Alle anderen deutschen Abgeordneten, die bei der Abstimmung dabei waren, haben für die neuen Kriegskredite votiert. Abgeordnete der CDU/CSU, SPD, FDP, Grünen und der Partei Volt stimmten geschlossen mit „Ja“.
Offiziell soll es sich um ein Darlehen handeln, Kiew muss es aber nur dann zurückzahlen, wenn Russland „Reparationszahlungen“ an die Ukraine leisten sollte. Sollte es nicht dazu kommen, wird die Summe aus dem EU-Haushalt entnommen. Zunächst soll versucht werden, das Geld auf dem Kapitalmarkt zu beschaffen ‒ dort haftet die EU dann für die Rückzahlung.
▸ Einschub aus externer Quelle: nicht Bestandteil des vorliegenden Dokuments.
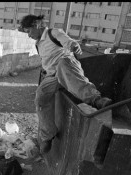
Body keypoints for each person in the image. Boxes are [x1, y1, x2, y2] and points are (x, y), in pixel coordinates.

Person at [20, 15, 112, 154]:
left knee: (63, 64)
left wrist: (73, 45)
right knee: (40, 97)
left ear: (36, 25)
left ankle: (96, 99)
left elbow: (68, 41)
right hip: (53, 76)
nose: (28, 35)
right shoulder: (38, 44)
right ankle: (48, 135)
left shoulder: (54, 33)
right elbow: (46, 63)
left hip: (67, 66)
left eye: (28, 31)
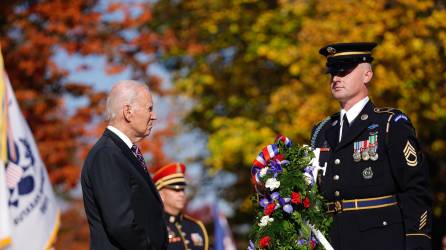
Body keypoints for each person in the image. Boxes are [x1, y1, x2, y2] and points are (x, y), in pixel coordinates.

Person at [310, 42, 432, 250]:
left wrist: (417, 241)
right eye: (332, 72)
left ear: (367, 75)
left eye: (344, 71)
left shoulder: (390, 124)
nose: (336, 78)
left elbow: (415, 189)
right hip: (331, 240)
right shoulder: (322, 130)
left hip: (381, 240)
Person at [81, 80, 168, 250]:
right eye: (149, 108)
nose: (154, 116)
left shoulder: (121, 153)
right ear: (128, 112)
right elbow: (121, 224)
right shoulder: (107, 155)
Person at [152, 162, 209, 250]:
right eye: (176, 189)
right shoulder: (153, 226)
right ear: (160, 194)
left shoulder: (196, 226)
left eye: (182, 189)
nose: (181, 194)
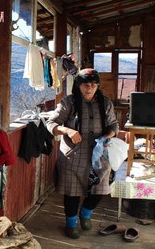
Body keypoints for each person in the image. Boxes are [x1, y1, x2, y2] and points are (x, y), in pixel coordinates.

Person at [46, 68, 118, 239]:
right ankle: (71, 224)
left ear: (97, 86)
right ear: (78, 85)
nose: (89, 88)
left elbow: (114, 125)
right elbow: (50, 123)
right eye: (85, 85)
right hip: (73, 155)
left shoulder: (105, 103)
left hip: (98, 156)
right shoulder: (68, 103)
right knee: (72, 192)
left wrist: (107, 136)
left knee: (100, 190)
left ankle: (85, 214)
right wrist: (68, 131)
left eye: (93, 85)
Das Darlehen geht mit der Auflage einher, dass Kiew das Geld für Waffen- und Munitionskäufe bei in der EU ansässigen Herstellern verwenden muss. Rüstungsgüter in dritten Ländern, beispielsweise den USA, darf die Ukraine nur dann aus dem bewilligten Betrag finanzieren, wenn diese auf dem europäischen Markt gar nicht oder nicht zeitnah verfügbar sind. Zudem sind Beschaffungen in Ländern „mit besonderem Partnerschaftsstatus“ erlaubt, wenn sich diese an dem neuen Ukraine-Darlehen beteiligen. Diese Klausel wurde gezielt für Großbritannien geschaffen.
Dem Beschluss muss noch der Rat der Mitgliedstaaten zustimmen. Die Zustimmung dort gilt jedoch als sicher, da sich die Regierungen bereits auf das Darlehen geeinigt haben.